China and India are neighbours thrown apart by history.
The British East India Company set up its first trading post at Surat on India's west coast in the early seventeenth century. Over the next century, the loose federation of tiny monarchies built by the Mughals crumbled into a fractious bunch of local 'kingdoms'. The Company seized this opportunity to wield political power and control the terms of trade with native Indians.
In China, one dynasty was ruling over the entire country, and several colonial powers vied to carve the 'single' melon on offer. India's situation was a mirror image of this:
Great Britain was the single colonial power, but India was carved up into hundreds of intrigue-ridden, weak 'kingdoms'. It was a lush but unguarded orchard of ripe 'cherries', easy to sweep away into a tidy political basket. As the British East India Company plucked more 'cherries', annexing territories and small princely states, English became the language of power.
English had come to India as a 'peripheral trade language', competing with Portuguese, more than two centuries before Thomas Babington Macaulay, a member of the British Governor General's Council in early nineteenth century India. Macaulay's famous Minute on Education (1835) brought English out of its imperial closet; with one stroke of his powerful pen, he made English the official language of India and the medium of instruction in all educational institutions.
Today, with over 350 million Indians displaying a reasonable proficiency in the language, India can claim to be the world's largest English-using country in the world.
English was called the 'milk of the tigress', creating new energy and opportunity for the natives. In 2008, India could have earned $140 billion from its computer and English skills. Experts now hail India as a country with the 'intellectual infrastructure of a developed nation in English'.

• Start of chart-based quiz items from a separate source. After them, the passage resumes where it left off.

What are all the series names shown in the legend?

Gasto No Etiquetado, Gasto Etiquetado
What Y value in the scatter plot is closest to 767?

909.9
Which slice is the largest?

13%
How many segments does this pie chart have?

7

English was once called a barbaric language in China.
After four centuries China's and India's destinies converged, for a fleeting moment in the late 1940s. History's tangential moment was all too brief. China became a totalitarian state. India became a parliamentary democracy. Once again, these ancient civilizations-the non identical twins-were flung irretrievably apart.

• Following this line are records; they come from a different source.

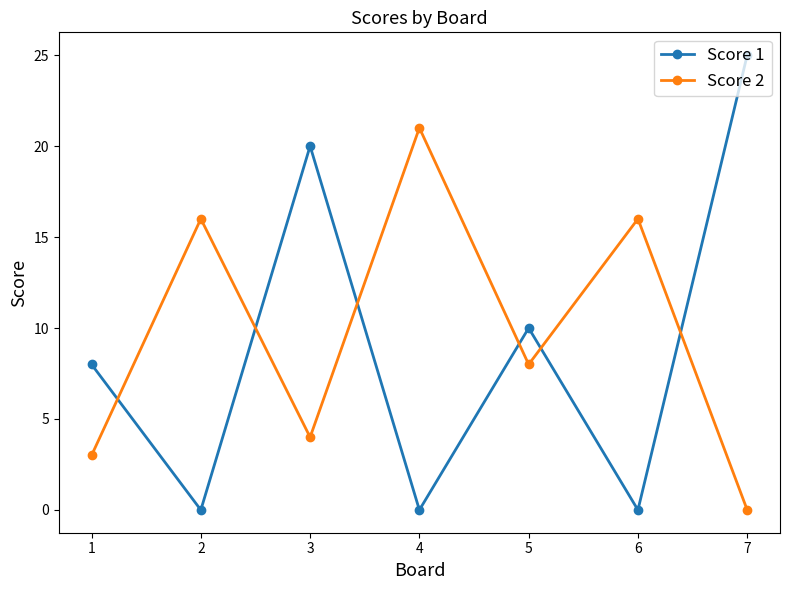

How many series are shown in this chart?

2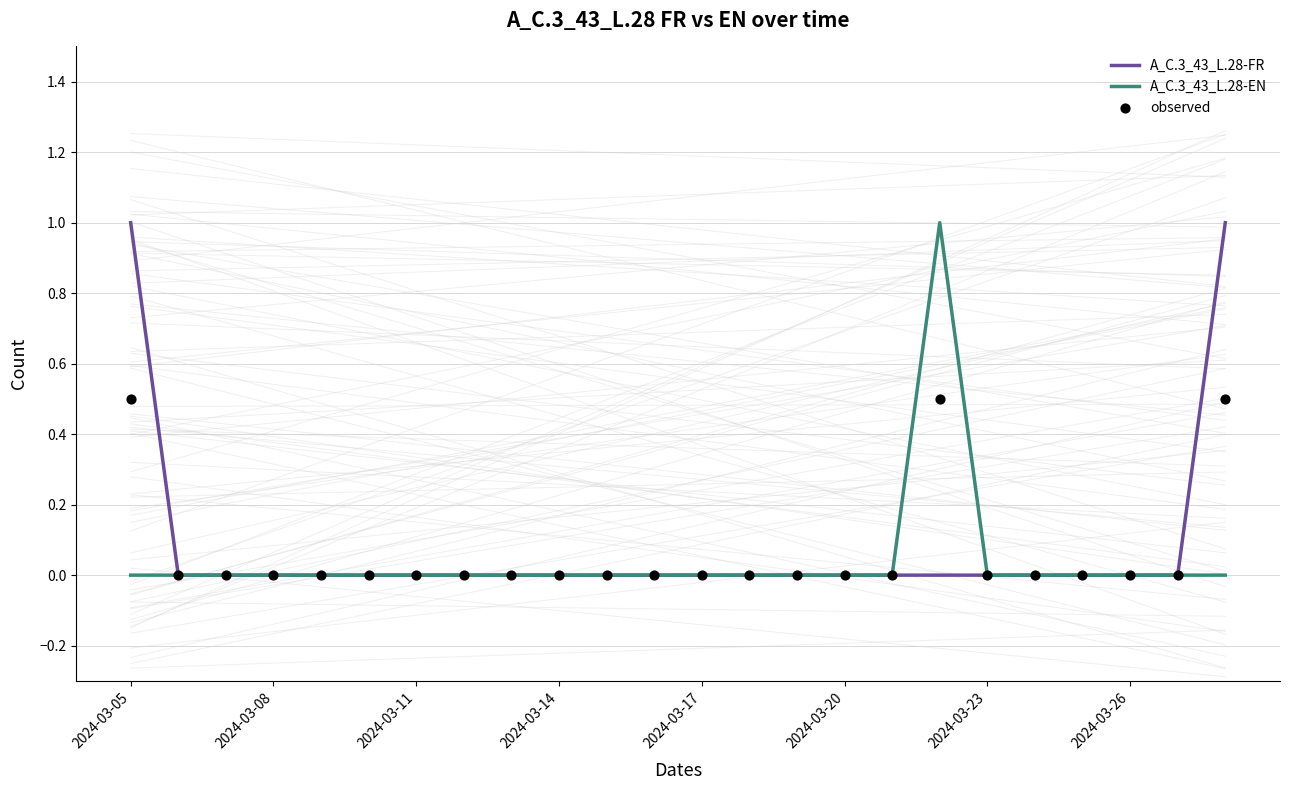

Which series contains the highest Y value?

A_C.3_43_L.28-FR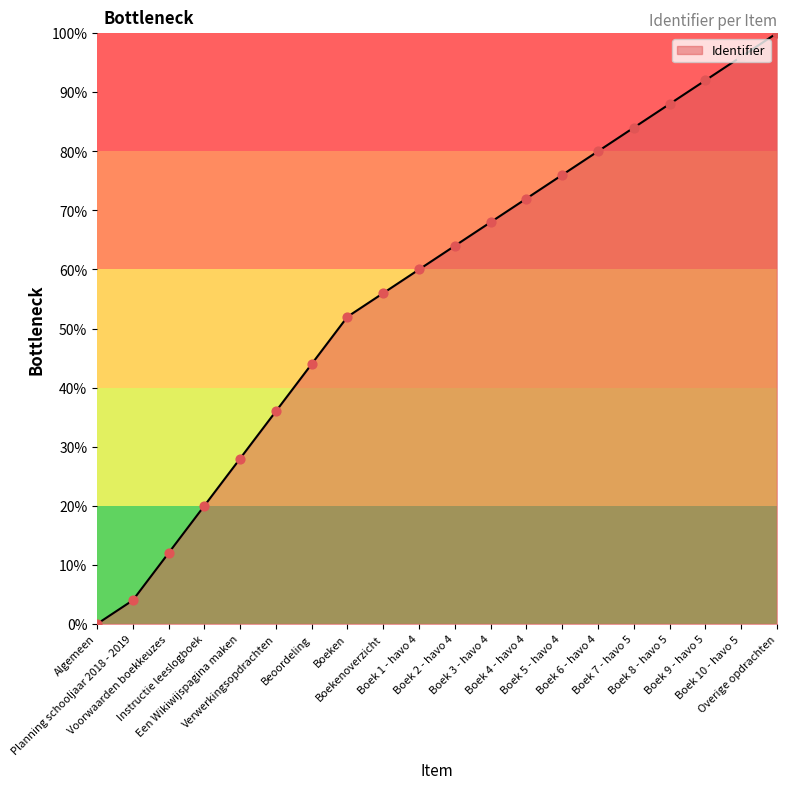

What is the change in value from Voorwaarden boekkeuzes to Boeken?

+40.0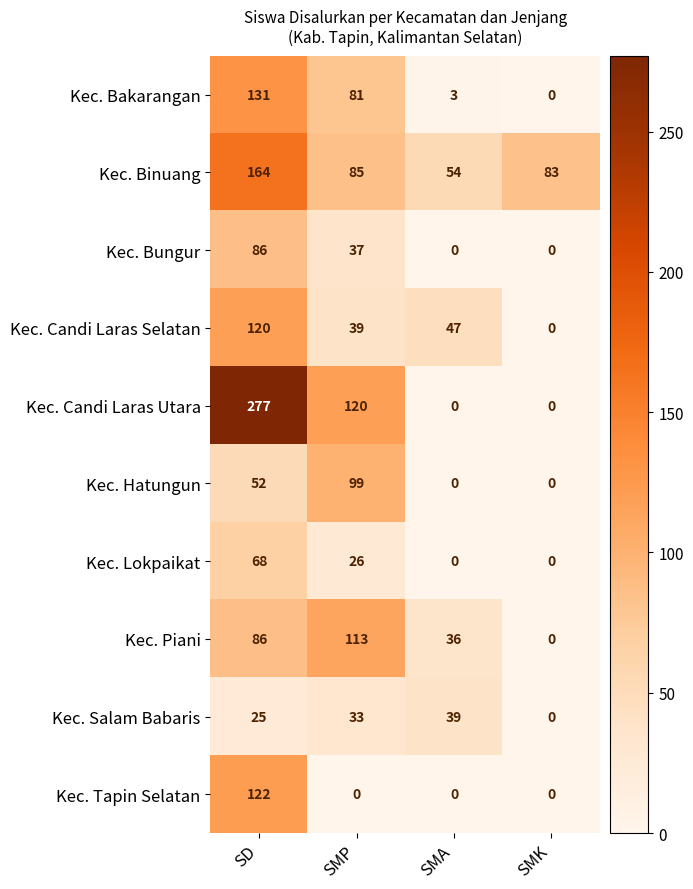

What is the difference between the maximum and second lowest values in the Kec. Bungur series?

86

Two events occurred at the turn of the century to decisively settle the language debate in China. Beijing won the rights to the 2008 Olympics, and China entered the World Trade Organization. Today, China has the largest English-learning population in the world, estimated at 200 million children and 13 million young people at university. But even as the state pushes to increase English learning, it remains highly suspicious of unregulated foreign content.